Compte à rebours

C’est une sensation aussi impalpable que tenace, mais on ne peut balayer d’un revers de main les ferments d’une possible évolution au Moyen-Orient. Sans doute ne faut-il rien attendre de spectaculaire ; il s’agit plutôt d’une sorte de macération qui s’accomplit dans les consciences. Sur le terrain, rien n’est encore près de changer. Quelque part dans les têtes, en revanche, l’amoncellement des impasses force les protagonistes à modifier les discours et les attitudes. La toile de fond que constitue l’élection présidentielle américaine vient ici jouer un rôle déterminant.

En fustigeant ceux qui  » semblent croire que nous devrions négocier avec les terroristes et les radicaux « , le 15 mai, George W. Bush n’a fait que réaffirmer une ligne guerrière dont l’échec est plus que flagrant. Faute d’un meilleur argument, il a établi un parallèle entre les partisans d’un dialogue avec Al-Qaeda, l’Iran, le Hezbollah libanais ou le Hamas et ceux qui, dans les années 1930, pensaient  » apaiser les nazis « . L’attaque a fait scandale aux Etats-Unis, où Barack Obama s’est estimé directement visé. N’avait-il pas déclaré que, s’il était élu, il  » négocierait  » avec le président iranien, Mahmoud Ahmadinejad ? Son adversaire républicain, John McCain, l’avait, pour sa part, caricaturé en  » favori du Hamas « .

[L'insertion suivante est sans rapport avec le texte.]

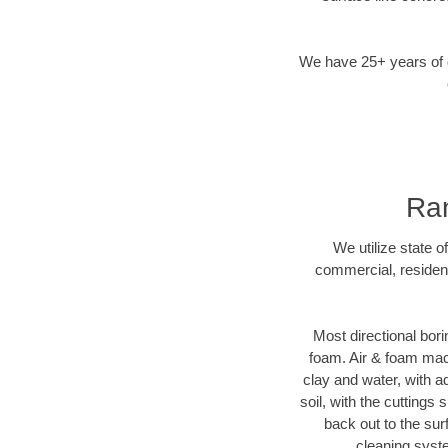
We have 25+ years of di
Ran
We utilize state o
commercial, resident
Most directional bori
foam. Air & foam machi
clay and water, with ad
soil, with the cuttings 
back out to the sur
cleaning syste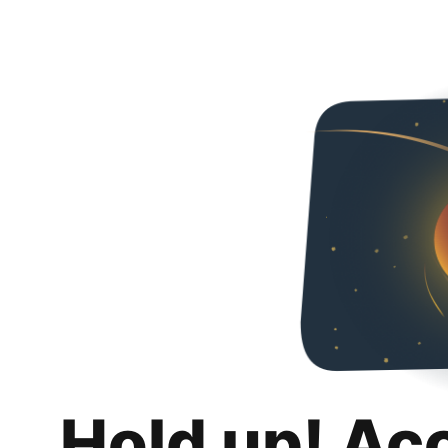
Hold up! Ac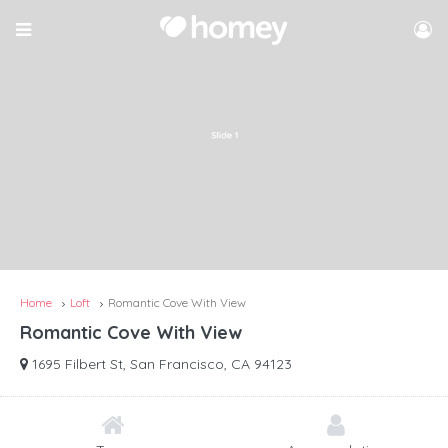
Home
Loft
Romantic Cove With View
Romantic Cove With View
1695 Filbert St, San Francisco, CA 94123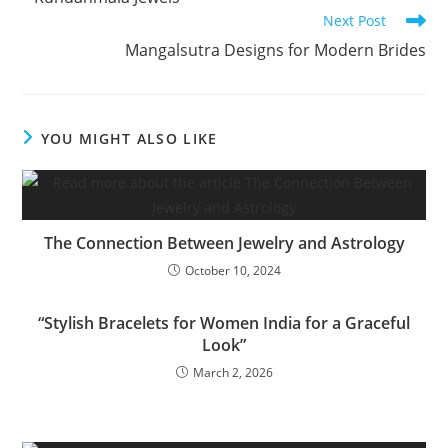
Next Post
Mangalsutra Designs for Modern Brides
YOU MIGHT ALSO LIKE
The Connection Between Jewelry and Astrology
October 10, 2024
“Stylish Bracelets for Women India for a Graceful
Look”
March 2, 2026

Le coup de pouce de Bush à McCain est nul et non avenu. D’une part, le prochain nominee du Parti républicain a opéré un virage au sujet de l’Irak. Jusqu’ici farouchement opposé à un calendrier de retrait des troupes américaines, réclamé par Obama, il s’est subitement rapproché de lui la semaine dernière, en fixant l’horizon 2013 comme une échéance. D’autre part, il apparaît que McCain s’était en réalité prononcé, dès 2006, en faveur d’une ouverture en direction du Hamas :  » Tôt ou tard, nous devrons négocier avec eux…  » Or la plupart des Européens pensent aujourd’hui de même, en contradiction avec la règle officielle, et constatent qu’aucune solution n’est envisageable au Moyen-Orient sans le Hamas. Bernard Kouchner vient de lever un tabou en confirmant que la France avait noué, le mois dernier, des contacts au plus haut niveau à Gaza. Auparavant, l’ex-chef de cabinet de Tony Blair avait lui aussi plaidé pour un dialogue avec le Hamas, ainsi que l’ancien ministre italien des Affaires étrangères. L’après-Bush a déjà commencé.